■ **Work order**
Please output every line of the entries below verbatim, omitting the pictures.

■ **Material for this task**
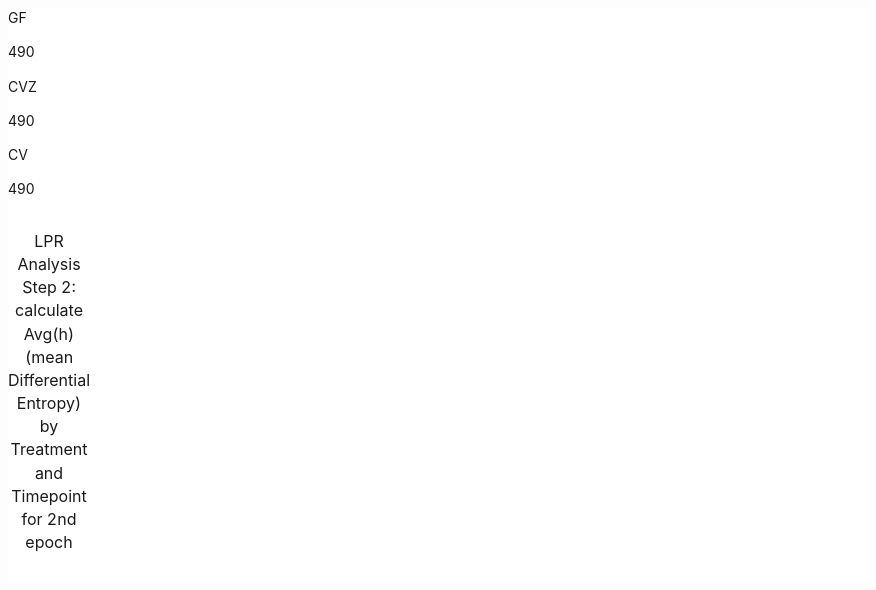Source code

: </th>

</tr>

</thead>

<tbody>

<tr>

<td style="text-align:left;">

GF

</td>

<td style="text-align:right;">

490

</td>

</tr>

<tr>

<td style="text-align:left;">

CVZ

</td>

<td style="text-align:right;">

490

</td>

</tr>

<tr>

<td style="text-align:left;">

CV

</td>

<td style="text-align:right;">

490

</td>

</tr>

</tbody>

</table>

<table class="table table-striped" style="font-size: 10px; margin-left: auto; margin-right: auto;">

<caption style="font-size: initial !important;">

LPR Analysis Step 2: calculate Avg(h) (mean Differential Entropy) by
Treatment and Timepoint for 2nd epoch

■ **Answer**
Source code

: </th>

</tr>

</thead>

<tbody>

<tr>

<td style="text-align:left;">

GF

</td>

<td style="text-align:right;">

490

</td>

</tr>

<tr>

<td style="text-align:left;">

CVZ

</td>

<td style="text-align:right;">

490

</td>

</tr>

<tr>

<td style="text-align:left;">

CV

</td>

<td style="text-align:right;">

490

</td>

</tr>

</tbody>

</table>

<table class="table table-striped" style="font-size: 10px; margin-left: auto; margin-right: auto;">

<caption style="font-size: initial !important;">

LPR Analysis Step 2: calculate Avg(h) (mean Differential Entropy) by
Treatment and Timepoint for 2nd epoch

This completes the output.